Chin-Shin Oolong Tea contains growth hormone booster
According to biotechnologists at National Chung Hsing University in Taiwan, Ching-Shin Oolong tea contains phenols that boost the secretion of growth hormone. In-vitro and animal studies have shown that these compounds activate the receptor for the hunger hormone ghrelin.
Chin-Shin Oolong Tea
Chin-Shin Oolong Tea is used in Taiwan to increase the appetite of people who are weak. Because ghrelin is released when the stomach is empty and it does the body good to consume sources of energy, the researchers wondered whether Chin-Shin Oolong Tea contains substances that imitate the effect of ghrelin.
To start with the Taiwanese compared the composition of Chin-Shin Oolong Tea with that of an Oolong tea that doesn't induce feelings of hunger. They found two substances in Chin-Shin Oolong Tea that were not present in the other Oolong teas.
The researchers called these substances teaghrelins. The structural formula of teaghrelin-1 is shown here. If you exchange the methoxy group right at the top for a hydroxyl group you get teaghrelin-2.
The researchers then did a series of experiments with teaghrelin-1.
The researchers gave rats, that hadn't eaten for two hours, an oral dose of 0 [Control], 2.5 or 7.5 mg teaghrelin-1 per kg bodyweight. The figure below shows that the rats started to eat more, the more teaghrelin-1 they'd been given.
Finally the Taiwanese exposed cells from the rats' pituitary gland to teaghrelin-1 in test tubes. The concentration was 10-5 M. The figure above shows that the cells started to secrete more growth hormone as a result. The effect of teaghrelin-1 was of the same order as the effect of the peptide GHRP-6 (concentration: 10-7 M) GHRP-6 is a peptide that interacts with the ghrelin receptor.

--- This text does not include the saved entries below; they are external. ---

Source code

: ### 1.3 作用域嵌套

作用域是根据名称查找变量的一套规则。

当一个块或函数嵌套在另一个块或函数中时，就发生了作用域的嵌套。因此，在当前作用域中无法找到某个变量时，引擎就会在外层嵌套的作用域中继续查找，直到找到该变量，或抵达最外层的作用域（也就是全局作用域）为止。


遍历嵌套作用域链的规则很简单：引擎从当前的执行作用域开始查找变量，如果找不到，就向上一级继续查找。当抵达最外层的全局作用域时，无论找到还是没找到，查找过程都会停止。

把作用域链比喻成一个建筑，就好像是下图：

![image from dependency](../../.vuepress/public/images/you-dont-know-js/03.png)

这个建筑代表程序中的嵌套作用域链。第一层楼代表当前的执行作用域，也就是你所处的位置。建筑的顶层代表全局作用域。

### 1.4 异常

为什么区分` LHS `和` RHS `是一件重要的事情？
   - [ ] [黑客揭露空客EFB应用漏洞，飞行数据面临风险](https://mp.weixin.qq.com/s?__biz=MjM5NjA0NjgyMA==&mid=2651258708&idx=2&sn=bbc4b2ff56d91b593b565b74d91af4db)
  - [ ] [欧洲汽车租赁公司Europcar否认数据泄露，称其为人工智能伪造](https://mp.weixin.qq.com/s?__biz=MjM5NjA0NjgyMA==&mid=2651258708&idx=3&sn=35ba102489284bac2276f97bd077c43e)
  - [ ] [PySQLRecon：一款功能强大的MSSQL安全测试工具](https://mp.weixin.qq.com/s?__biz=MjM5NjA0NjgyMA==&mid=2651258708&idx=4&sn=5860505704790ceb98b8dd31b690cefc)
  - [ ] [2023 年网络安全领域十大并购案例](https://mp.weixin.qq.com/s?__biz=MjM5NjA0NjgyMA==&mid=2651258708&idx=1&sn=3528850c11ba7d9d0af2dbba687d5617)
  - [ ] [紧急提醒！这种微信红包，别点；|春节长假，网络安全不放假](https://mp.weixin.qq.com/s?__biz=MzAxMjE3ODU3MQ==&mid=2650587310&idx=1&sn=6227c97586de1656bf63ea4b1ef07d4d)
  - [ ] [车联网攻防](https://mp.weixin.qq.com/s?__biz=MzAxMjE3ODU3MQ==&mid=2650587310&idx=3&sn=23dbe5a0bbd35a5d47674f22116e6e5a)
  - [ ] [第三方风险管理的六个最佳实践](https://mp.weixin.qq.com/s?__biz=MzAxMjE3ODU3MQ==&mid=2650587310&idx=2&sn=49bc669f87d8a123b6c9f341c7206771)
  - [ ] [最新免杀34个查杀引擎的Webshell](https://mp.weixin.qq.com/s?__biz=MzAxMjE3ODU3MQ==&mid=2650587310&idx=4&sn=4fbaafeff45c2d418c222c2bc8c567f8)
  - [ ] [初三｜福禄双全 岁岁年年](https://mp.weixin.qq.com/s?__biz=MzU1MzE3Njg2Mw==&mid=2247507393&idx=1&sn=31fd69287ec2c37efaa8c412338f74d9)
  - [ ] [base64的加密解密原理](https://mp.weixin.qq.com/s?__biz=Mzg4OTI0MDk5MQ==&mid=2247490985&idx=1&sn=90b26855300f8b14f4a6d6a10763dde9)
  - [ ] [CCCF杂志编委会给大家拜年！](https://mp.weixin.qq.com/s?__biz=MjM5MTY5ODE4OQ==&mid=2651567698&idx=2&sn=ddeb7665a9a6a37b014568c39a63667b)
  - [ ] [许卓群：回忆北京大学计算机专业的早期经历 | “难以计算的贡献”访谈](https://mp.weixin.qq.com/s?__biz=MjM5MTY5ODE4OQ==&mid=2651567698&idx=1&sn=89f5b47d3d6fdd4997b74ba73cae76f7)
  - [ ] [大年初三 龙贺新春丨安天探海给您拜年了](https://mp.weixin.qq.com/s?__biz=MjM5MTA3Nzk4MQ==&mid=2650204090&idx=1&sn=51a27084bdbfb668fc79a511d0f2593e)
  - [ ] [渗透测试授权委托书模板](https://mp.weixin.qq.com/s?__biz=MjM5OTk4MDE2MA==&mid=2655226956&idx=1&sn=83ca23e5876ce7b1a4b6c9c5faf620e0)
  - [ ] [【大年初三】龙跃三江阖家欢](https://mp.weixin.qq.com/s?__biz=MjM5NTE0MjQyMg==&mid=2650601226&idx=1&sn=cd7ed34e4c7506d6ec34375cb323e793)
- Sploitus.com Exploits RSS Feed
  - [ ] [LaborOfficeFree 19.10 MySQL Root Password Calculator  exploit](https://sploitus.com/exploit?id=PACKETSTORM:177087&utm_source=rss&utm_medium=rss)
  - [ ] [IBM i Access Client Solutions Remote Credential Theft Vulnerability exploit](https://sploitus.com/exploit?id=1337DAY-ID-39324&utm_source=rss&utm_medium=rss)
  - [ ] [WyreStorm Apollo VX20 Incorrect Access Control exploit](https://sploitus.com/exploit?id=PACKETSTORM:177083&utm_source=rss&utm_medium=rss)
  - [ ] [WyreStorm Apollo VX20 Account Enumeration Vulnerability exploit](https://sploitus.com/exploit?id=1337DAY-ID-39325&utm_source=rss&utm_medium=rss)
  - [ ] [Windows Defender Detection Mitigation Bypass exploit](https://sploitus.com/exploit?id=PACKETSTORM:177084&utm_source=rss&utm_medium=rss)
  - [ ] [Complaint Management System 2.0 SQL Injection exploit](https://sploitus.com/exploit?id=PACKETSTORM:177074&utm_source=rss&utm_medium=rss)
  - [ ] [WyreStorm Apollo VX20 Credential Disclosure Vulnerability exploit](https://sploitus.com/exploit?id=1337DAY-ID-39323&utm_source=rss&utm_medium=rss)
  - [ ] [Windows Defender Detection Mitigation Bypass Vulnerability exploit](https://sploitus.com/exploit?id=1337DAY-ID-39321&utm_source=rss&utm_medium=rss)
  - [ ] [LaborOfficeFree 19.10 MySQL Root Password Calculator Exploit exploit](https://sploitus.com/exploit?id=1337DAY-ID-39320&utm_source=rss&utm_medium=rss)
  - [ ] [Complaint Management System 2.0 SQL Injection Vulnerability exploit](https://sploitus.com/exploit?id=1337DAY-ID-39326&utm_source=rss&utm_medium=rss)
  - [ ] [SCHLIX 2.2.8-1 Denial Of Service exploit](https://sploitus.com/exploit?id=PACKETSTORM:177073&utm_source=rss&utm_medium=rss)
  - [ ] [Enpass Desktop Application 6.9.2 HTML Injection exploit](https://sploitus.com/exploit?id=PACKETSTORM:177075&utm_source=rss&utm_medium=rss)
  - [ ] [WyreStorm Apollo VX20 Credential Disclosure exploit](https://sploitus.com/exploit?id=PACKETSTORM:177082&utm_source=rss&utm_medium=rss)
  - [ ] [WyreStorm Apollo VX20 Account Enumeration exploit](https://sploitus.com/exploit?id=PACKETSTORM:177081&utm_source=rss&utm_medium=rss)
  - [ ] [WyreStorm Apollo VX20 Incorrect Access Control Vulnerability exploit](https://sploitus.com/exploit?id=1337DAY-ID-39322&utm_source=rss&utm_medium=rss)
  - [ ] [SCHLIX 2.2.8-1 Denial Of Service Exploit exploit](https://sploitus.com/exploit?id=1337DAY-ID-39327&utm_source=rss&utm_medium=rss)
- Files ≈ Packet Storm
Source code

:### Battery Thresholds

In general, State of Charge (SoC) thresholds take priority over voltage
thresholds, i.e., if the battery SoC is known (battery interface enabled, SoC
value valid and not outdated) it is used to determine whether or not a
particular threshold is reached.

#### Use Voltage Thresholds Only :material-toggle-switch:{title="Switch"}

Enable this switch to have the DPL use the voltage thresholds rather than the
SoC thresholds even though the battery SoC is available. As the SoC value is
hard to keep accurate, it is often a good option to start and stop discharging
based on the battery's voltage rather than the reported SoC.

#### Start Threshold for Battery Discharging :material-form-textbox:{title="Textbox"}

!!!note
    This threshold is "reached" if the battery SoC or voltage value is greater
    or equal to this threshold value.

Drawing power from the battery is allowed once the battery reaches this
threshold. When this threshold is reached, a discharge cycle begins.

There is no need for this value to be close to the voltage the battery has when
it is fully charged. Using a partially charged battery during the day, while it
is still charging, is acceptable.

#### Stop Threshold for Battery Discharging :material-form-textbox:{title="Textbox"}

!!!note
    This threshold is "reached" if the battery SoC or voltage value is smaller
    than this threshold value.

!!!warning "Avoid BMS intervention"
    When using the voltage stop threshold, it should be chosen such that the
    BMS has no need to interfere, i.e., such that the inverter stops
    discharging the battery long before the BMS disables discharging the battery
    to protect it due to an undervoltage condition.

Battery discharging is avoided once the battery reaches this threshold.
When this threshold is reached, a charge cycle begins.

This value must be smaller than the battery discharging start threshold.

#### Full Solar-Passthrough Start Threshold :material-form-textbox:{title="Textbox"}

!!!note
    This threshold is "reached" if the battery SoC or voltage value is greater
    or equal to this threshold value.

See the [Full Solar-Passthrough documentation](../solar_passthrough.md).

There are still no approved drugs on the market that stimulate appetite via the ghrelin receptor or that boost the secretion of growth hormone. Trials so far have shown the effect to be limited and that the substances tested have side effects.
"According to this study, teaghrelins extracted from oolong teas seem to be promising oral agonists of the ghrelin receptor, provided that they undergo necessary clinical trials", the researchers wrote in conclusion.
J Agric Food Chem. 2014 Jun 4;62(22):5085-91.